Poi, nel ‘71, arriva Giussi Farina, che si innamorò del suo talento e lo portò al Menti. Il ragazzo, ovviamente, non cambiò: racconta di personaggi straordinari in una ‘magica’ trattoria di Vicenza, le grandi partite, l’incrocio con i tanti campioni dell’epoca, ma anche le orge, le pericolose bombe propinate dai medici della società, le scandalose brighe d’un presidente del Consiglio per salvare la squadra dalla B in una partita fondamentale («Ma c’era poco da gioire. Una volta di più maledii la cotta che da bambino mi aveva perduto in questo fottuto imbroglio»), i tentativi di accordo tra presidenti delle società, il bacio
in bocca con un avversario in piena partita, le mattane in campo e fuori, il tunnel fatto al mitico Gianni Rivera, le scuse per la mancanza di rispetto e il sorriso di Rivera, «come solo un grande sa sorridere!».

Ezio Vendrame
Ezio Vendrame

E poi le fregature prese con i dirigenti alla firma dei contratti (allora non c’erano i procuratori), l’avventura nel Napoli di Vinicio giunto secondo dietro l’odiata Juventus (campionato 1975-76), la discopatia beccata per troppo arditi amplessi, il canto intonato per un uomo eccezionale e suo capitano, Antonio Juliano. Ancora l’incontro folgorante con ‘l’infinito e la poesia’, materializzati nell’amicizia stretta con Piero Ciampi, la notte d’inferno passata con il cantautore alcolizzato, ormai avviato verso l’epilogo del suo triste destino, i ricordi degli occhi tristi di Agostino Di Bartolomei, i campionati passati nelle serie minori, le esperienze di allenatore delle giovanili: innumerevoli storie di vita, drammatiche, comiche e grottesche, di chi la vita la sa vivere sino alla feccia.
Questo e molto altro era Ezio Vendrame, un uomo che, invitato a parlare in un club di tifosi vicentini, sorpreso e un po’ spaventato dall’eccessivo calore, li apostrofa così, ammutolendoli: «Innanzitutto vi ringrazio per tutto l’affetto che mi dimostrate, ma mi sembrate un po’ fuori di testa: io so soltanto tirare calci ad un pallone!

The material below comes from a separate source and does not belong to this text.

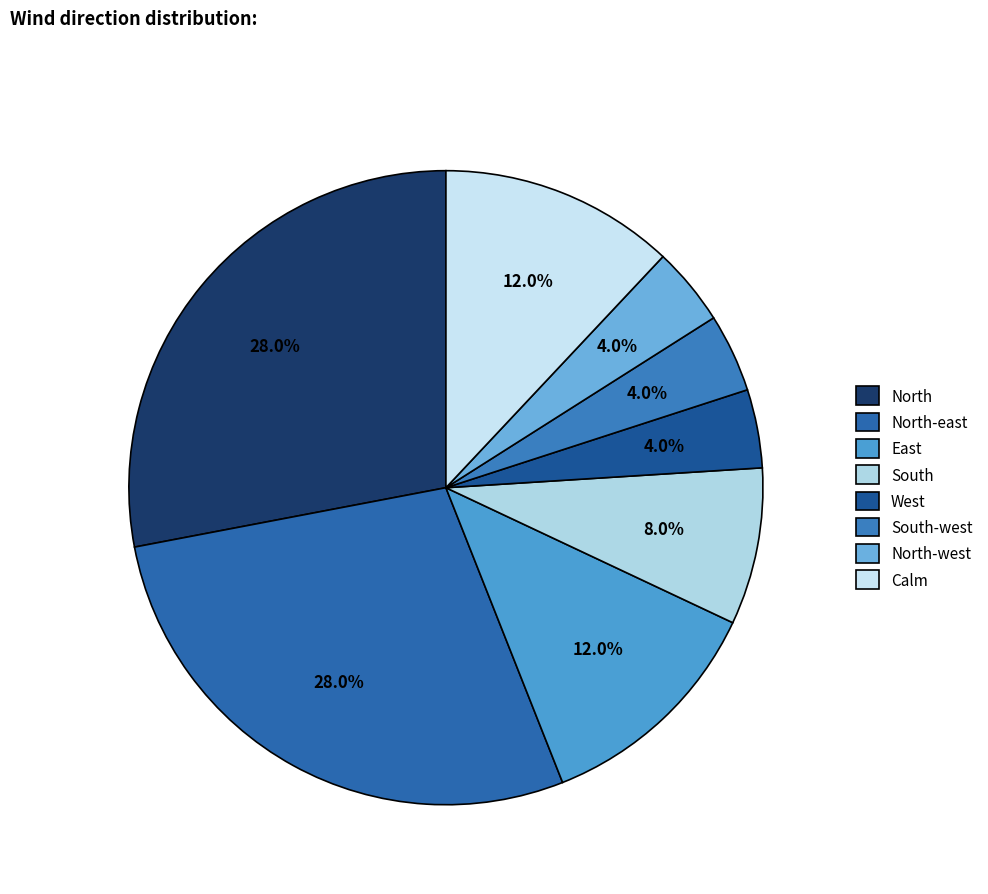

How many segments does this pie chart have?

8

Che cosa saranno mai queste partite di calcio? Inventatevi delle alternative domenicali. Andatevi a vedere un bel film, leggetevi un libro, oppure restate a casa e fatevi una bella scopata! Cazzo!, non possiamo vivere di solo calcio!».

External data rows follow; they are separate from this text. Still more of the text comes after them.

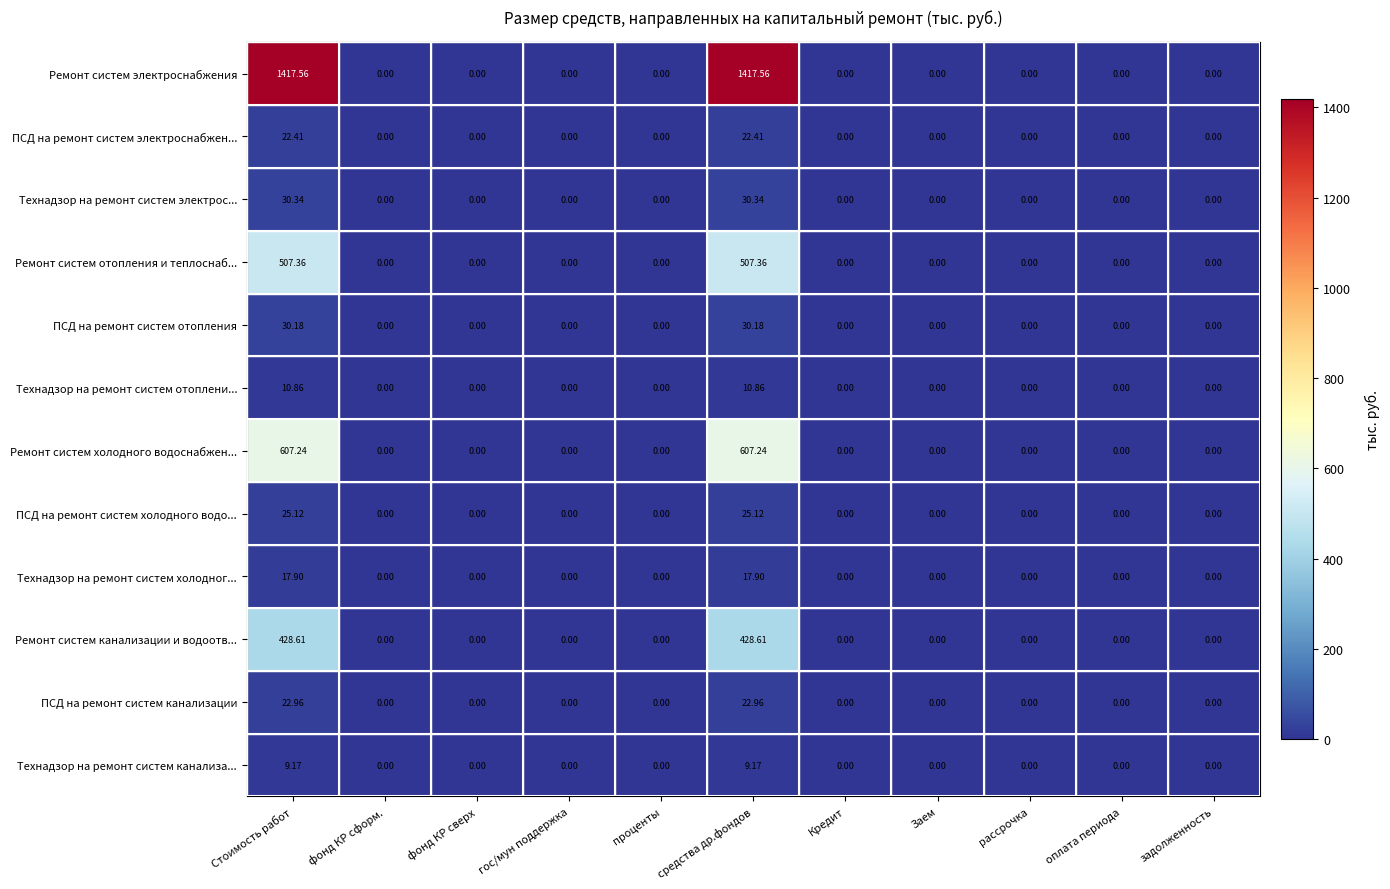

Between Стоимость работ and фонд КР сверх, which series saw the biggest shift?

Ремонт систем электроснабжения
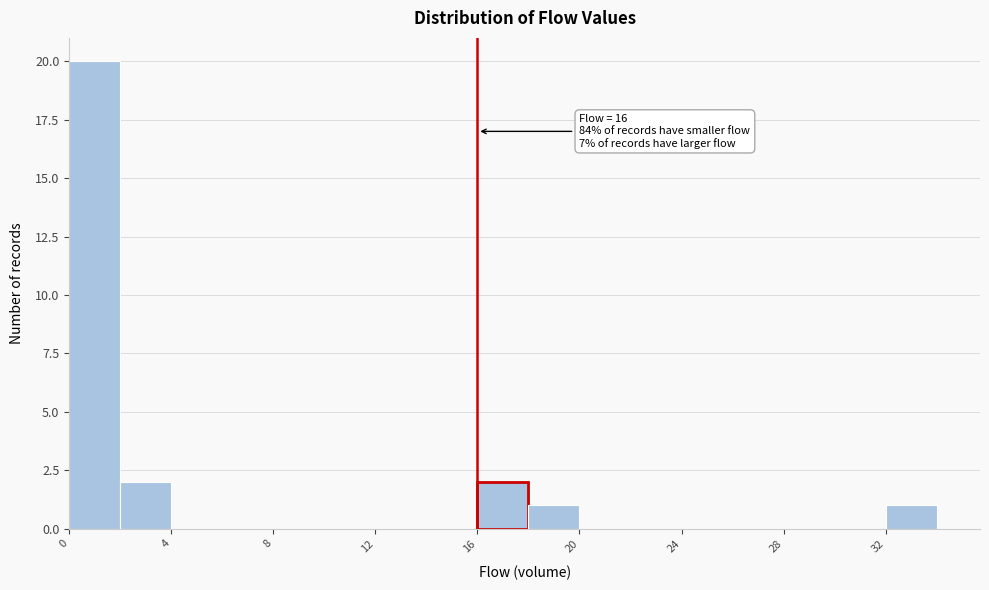

Which range on the x-axis has the tallest bar?

0 to 2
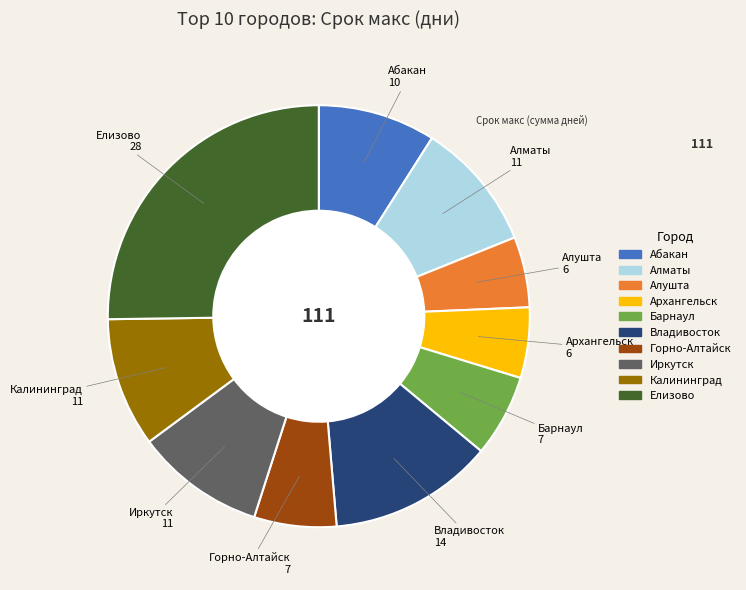

What is the ratio of the value at Алматы to the value at Елизово?

0.4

Un uomo che, ospite in diretta alla Domenica sportiva, alla domanda di Gianni Minà su cosa ne pensasse del giornalismo sportivo, risponde che «uno come Biscardi lo guardo solo quando ho esagerato col baccalà e sento l’esigenza di vomitare», e che alla ramanzina
di Minà replica che era stato lui a cercarlo e che non si era sciroppato 400 chilometri «per fare il cane addomesticato».
Un uomo che incontra per un’intervista Gianni Mura, dandogli appuntamento al cimitero di Casarsa, presso la tomba di Pasolini, e che quando Mura gli dice che Boniperti gli aveva confidato che, se Vendrame avesse avuto un’altra testa, avrebbe giocato in Nazionale, risponde: «Di’ a Boniperti che io in Nazionale ci gioco da sempre, perché da sempre ho fatto quel che cazzo volevo, senza mai concedere il telecomando della mia vita». Un uomo che non si è mai preso sul serio, che diceva di sé: «Non avrei mai potuto privilegiare la testa a discapito del cuore».
Prima della morte, il 4 aprile 2020, si vedeva poco in giro, e a chi gli chiedeva il perché, rispondeva: «Se devo parlare con degli imbecilli, preferisco morire di solitudine».